How does Managed Care Work?
Managed care can be availed for curing as well as preventing all kinds of diseases and therefore, is a very important part of overall health care of an individual. Irrespective of the kind of plan you have chosen, the following main areas of focus (as mentioned below), will be part of the managed care process once you have enrolled:
- Choosing a primary care physician who will be a nodal point of reference for all healthcare problems and services.
- Acquiring referrals from your primary care physician, if and when the need to see a specialist arises.
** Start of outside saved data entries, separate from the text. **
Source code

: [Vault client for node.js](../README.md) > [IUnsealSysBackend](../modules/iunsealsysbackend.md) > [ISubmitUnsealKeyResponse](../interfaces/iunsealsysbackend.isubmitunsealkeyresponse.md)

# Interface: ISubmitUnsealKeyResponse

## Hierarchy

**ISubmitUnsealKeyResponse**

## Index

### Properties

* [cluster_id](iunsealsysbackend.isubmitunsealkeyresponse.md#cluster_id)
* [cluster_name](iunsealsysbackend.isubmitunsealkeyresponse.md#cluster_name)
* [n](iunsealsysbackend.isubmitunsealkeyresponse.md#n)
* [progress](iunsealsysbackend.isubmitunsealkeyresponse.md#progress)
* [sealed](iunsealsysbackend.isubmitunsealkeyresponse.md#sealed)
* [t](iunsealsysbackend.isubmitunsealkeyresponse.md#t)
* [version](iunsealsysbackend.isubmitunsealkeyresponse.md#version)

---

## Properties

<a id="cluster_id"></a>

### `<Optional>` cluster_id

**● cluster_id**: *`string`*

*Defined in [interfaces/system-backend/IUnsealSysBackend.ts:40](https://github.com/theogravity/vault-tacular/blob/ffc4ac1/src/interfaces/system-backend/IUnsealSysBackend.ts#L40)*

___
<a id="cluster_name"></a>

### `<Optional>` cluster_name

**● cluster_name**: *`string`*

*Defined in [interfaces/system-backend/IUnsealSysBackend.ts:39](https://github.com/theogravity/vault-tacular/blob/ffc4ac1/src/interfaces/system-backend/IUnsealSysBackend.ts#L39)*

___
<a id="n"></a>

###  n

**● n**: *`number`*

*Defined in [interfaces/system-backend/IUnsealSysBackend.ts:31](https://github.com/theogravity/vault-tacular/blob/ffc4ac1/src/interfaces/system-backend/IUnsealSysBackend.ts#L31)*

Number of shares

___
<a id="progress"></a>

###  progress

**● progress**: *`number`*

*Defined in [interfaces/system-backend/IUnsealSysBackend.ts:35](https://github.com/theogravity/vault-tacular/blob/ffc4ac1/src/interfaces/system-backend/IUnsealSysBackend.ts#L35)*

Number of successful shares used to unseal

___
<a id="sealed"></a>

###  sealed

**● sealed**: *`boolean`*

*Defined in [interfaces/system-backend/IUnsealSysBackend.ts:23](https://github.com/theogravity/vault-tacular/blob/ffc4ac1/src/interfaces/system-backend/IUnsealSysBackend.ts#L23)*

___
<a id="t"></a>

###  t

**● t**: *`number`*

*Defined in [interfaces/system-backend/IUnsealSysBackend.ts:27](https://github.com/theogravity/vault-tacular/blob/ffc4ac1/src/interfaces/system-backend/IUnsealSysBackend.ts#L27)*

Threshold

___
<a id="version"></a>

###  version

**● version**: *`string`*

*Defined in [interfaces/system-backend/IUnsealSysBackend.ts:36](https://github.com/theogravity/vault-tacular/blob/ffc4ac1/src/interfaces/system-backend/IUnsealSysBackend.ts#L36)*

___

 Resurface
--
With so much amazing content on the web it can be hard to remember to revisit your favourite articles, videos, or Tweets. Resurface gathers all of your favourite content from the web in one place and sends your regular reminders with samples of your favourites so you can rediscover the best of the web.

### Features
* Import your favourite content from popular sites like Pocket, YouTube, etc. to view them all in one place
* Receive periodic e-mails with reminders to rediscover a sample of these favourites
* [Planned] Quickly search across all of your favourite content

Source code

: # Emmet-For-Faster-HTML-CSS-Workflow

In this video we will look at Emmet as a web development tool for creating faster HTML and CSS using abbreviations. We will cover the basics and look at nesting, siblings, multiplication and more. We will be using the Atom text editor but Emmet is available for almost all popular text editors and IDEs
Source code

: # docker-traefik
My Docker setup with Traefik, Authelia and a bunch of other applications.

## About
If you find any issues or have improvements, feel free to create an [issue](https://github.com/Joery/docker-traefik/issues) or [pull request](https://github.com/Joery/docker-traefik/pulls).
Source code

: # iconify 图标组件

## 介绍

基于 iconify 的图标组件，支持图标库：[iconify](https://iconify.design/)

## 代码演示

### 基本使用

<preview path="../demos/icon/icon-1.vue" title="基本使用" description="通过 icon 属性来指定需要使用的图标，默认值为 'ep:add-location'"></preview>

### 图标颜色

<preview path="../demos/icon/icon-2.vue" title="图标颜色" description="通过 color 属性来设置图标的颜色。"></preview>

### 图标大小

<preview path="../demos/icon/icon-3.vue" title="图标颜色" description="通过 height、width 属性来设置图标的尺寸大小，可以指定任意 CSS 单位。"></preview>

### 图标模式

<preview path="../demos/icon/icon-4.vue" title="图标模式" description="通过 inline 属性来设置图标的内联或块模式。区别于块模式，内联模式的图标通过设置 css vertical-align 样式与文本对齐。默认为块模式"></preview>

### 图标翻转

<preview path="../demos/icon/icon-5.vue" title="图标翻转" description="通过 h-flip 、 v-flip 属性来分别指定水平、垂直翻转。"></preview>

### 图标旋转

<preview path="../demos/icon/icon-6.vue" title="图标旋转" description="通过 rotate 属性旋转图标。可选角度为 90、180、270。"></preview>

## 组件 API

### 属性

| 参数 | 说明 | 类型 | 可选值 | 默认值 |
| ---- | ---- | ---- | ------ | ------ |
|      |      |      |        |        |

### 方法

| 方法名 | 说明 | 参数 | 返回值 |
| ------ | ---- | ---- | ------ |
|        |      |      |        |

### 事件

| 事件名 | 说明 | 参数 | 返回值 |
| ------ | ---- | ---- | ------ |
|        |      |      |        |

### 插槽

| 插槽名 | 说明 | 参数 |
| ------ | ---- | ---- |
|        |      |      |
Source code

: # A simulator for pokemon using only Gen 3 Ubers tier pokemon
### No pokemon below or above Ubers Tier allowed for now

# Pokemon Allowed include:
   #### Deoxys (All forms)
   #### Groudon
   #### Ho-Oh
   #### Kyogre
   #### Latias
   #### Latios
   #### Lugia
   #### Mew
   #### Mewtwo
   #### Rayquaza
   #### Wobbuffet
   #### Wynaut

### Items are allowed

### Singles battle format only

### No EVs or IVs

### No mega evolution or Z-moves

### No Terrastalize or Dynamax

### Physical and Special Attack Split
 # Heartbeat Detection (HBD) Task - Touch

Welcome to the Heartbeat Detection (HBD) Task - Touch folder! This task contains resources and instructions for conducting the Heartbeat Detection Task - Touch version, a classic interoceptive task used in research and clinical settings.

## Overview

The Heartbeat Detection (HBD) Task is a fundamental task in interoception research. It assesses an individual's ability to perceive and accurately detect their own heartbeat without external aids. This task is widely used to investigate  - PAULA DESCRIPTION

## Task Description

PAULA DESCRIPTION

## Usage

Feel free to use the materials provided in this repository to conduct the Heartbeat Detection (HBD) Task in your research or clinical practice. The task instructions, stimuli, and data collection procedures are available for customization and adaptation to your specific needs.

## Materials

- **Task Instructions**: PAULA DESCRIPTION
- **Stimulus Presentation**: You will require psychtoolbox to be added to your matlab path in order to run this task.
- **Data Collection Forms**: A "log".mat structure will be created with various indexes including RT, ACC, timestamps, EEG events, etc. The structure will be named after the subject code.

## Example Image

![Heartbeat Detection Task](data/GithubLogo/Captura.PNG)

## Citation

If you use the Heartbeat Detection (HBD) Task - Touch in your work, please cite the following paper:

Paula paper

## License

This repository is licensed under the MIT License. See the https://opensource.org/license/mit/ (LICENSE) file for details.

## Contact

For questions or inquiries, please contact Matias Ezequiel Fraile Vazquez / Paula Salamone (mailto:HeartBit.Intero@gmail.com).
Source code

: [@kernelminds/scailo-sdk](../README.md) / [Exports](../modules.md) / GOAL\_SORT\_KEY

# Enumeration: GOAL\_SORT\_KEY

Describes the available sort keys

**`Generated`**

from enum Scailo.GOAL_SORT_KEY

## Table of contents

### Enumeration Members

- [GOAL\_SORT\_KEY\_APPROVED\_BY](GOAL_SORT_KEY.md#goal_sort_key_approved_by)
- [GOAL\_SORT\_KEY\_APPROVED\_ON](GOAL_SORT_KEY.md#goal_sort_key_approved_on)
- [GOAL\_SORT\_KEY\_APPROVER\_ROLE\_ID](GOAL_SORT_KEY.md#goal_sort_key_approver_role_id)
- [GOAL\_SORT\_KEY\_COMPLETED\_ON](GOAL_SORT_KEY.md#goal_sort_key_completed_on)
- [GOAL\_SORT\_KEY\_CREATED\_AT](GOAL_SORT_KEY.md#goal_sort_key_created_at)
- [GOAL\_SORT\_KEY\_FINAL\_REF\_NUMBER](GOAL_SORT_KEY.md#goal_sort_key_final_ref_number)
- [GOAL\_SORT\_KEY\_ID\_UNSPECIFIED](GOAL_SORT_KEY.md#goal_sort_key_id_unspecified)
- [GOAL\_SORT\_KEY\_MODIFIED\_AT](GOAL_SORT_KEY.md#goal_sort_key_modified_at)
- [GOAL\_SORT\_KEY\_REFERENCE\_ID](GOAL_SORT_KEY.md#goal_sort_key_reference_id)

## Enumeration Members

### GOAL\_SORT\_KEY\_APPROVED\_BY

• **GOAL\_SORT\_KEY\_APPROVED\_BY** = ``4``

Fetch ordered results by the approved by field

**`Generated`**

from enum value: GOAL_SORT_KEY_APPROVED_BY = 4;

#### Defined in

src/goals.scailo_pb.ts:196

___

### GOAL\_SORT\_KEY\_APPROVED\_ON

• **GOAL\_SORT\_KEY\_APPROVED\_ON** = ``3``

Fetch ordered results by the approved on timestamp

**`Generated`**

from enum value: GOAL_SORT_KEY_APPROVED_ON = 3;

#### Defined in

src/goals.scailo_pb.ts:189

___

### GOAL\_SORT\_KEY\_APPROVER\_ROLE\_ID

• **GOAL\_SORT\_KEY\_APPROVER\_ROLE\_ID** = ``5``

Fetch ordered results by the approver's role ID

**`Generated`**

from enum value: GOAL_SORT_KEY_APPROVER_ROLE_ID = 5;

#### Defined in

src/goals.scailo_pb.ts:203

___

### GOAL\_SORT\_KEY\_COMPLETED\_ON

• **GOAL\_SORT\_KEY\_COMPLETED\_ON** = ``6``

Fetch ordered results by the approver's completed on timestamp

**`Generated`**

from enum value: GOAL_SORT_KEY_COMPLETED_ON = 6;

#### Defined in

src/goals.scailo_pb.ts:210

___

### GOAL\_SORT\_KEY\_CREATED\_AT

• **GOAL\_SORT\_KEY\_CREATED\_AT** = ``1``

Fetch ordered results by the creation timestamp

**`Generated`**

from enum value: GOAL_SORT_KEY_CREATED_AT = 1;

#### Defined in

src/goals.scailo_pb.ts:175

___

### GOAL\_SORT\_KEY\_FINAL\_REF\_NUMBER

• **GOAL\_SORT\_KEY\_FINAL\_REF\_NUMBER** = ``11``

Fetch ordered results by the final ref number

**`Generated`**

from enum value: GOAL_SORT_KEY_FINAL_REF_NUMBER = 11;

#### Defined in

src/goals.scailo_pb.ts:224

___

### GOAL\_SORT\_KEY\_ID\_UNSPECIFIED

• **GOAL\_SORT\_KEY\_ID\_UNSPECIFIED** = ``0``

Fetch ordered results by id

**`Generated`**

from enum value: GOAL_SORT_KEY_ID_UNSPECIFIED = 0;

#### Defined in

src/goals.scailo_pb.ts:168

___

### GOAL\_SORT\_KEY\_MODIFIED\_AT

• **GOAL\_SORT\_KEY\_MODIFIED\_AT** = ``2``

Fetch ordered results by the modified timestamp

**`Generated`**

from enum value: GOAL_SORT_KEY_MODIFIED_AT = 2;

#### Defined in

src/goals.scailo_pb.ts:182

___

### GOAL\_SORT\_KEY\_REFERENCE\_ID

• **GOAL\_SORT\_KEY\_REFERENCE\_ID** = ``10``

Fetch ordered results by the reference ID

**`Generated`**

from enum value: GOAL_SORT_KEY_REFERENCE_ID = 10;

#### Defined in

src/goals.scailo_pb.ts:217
- Acquiring prior authorization in some cases from the primary care physician and insurance company for any hospitalization or diagnostic tests that may be required.
- Creating a treatment plan for those enrollees with serious or long drawn medical conditions.
Managed care plans and processes not only increase profitability of healthcare providers, they also strive to provide excellent and yet low cost healthcare services to individuals. While the actual impact of this system is debatable, one can safely say that this is one step forward in providing adequate and low cost health care to people.